After 15 years of public access to the Internet, India’s user base stood at 100 million last year, a largely inflated figure because of duplicate counting and inactive users. Also, there were only 5.3 million broadband users. Clearly, these are dismal numbers in a country of 1.2 billion. Contrast this with cellphone usage. Over the past decade, we have seen a cellphone revolution in India. Today, over 700 million Indians own a cellphone and by 2014 an improbable billion are expected to.

Today’s tablet PCs are tantalizingly like yesterday’s cellphones – cheap and plentiful, with the promise of getting cheaper and better. Some of the world’s lowest-priced tablets are already here in India as telecom operators hope to capitalize on nationwide availability of high-speed 3G connections and the growing popularity of the hand-held, touchscreen computers.
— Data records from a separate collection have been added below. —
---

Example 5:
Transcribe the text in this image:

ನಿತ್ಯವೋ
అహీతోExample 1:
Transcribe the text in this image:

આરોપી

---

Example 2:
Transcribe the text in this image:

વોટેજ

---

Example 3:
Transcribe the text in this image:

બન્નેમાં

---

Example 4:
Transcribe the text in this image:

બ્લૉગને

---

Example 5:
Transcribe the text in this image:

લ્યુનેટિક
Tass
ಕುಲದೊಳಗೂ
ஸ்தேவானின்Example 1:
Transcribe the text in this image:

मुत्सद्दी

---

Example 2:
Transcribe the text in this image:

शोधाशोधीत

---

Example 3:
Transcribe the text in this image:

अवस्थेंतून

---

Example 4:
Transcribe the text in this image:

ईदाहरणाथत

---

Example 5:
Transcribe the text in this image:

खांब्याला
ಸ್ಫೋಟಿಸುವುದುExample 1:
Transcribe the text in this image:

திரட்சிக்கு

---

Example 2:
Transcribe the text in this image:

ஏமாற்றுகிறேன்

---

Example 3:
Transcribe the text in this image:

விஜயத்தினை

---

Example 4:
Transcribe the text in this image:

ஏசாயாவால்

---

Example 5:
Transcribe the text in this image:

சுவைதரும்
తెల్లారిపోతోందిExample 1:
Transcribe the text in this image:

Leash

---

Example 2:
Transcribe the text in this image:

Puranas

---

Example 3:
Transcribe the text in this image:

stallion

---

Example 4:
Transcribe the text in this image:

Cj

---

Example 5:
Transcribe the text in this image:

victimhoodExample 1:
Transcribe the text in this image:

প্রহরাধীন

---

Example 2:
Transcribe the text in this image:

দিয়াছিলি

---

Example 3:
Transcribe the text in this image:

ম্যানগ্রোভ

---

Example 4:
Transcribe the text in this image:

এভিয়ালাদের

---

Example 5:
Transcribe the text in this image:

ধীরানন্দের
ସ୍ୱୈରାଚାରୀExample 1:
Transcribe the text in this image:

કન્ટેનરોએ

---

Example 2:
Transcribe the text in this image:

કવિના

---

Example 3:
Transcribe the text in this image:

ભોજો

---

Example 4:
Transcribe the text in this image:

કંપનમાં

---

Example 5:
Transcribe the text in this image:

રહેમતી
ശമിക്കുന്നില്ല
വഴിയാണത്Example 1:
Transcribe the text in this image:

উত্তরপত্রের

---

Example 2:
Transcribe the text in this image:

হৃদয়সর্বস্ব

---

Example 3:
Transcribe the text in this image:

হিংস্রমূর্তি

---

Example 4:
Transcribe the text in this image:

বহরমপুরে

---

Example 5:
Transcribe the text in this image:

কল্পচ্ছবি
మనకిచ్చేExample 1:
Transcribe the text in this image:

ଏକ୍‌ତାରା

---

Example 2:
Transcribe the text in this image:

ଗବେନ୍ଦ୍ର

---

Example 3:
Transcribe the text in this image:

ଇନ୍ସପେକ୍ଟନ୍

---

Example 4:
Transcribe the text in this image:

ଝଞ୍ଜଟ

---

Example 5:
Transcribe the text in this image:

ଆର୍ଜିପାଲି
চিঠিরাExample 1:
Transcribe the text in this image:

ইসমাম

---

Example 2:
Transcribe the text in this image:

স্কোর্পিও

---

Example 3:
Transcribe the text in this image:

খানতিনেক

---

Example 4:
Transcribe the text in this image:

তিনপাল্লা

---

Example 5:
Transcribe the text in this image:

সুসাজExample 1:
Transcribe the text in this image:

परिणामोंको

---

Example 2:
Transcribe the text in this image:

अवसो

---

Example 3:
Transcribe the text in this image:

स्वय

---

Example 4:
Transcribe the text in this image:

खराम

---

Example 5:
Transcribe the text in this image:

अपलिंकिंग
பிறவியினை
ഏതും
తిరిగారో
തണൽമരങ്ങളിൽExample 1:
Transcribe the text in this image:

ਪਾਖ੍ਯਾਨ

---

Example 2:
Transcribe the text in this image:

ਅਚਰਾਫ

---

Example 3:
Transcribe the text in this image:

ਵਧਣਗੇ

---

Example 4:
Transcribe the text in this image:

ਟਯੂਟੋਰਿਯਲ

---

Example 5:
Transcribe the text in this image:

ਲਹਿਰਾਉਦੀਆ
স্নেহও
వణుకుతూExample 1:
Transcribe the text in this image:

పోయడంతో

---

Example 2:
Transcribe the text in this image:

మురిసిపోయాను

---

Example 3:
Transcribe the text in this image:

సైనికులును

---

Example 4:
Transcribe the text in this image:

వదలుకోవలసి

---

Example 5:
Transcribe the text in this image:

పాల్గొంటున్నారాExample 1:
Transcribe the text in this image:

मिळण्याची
First we heard of a $66 tablet produced by Bharat Electronics Limited, a state-owned company. This solar-powered Android tablet is being produced only for use by government officials but surely the technology can be licensed to a private player. Then Reliance Communications, one of the largest cellular providers, unveiled a $289 tablet; Beetel, a group company of Bharti Airtel, India’s biggest provider, rolled out one that costs $222 and a Bangalore company, Lakshmi Access Communications Systems Pvt. Ltd., outdid all the private players by unveiling a $99 tablet.

None of these tablets, all based on the Android operating system, can be called the cheapest in the world for the simple reason that Hewlett Packard has begun selling off its ill-fated tablets – based on the webOS it bought from Palm – for $99 in order to clear a huge inventory and also because it plans to exit the market for all PCs. But that is largely irrelevant. Regardless, tablets are priced lower than many high-end, and even medium-priced, cellphones. That is a huge invitation for a large number of Indians, notably the middle-class and students who cannot afford a full-fledged PC.

But what next?

I pose this question because we cannot assume that the tablet market will zoom on its own. Telecom operators may have been smart in developing the low-cost tablets but 3G pricing is still beyond the reach of many. Affordability is a big factor in India’s market, as we already know.

Telecom operators need to be a lot smarter to develop the market for mobile Internet, especially tablets which, unlike the cellphone, are a new product.  In the cellphone market, they needed to do little except cut tariffs to dramatically expand the market. With 3G, this obviously isn’t going to work, simply because the operators have paid far too much for spectrum and 3G still doesn’t have the scale that can lead to sharp tariff cuts. In fact, even call rates have hardened in the past few months, signaling probably the end of tariff wars, if not cheap calls.

Can we expect the telecom operators to come up with true Innovations including innovative pricing?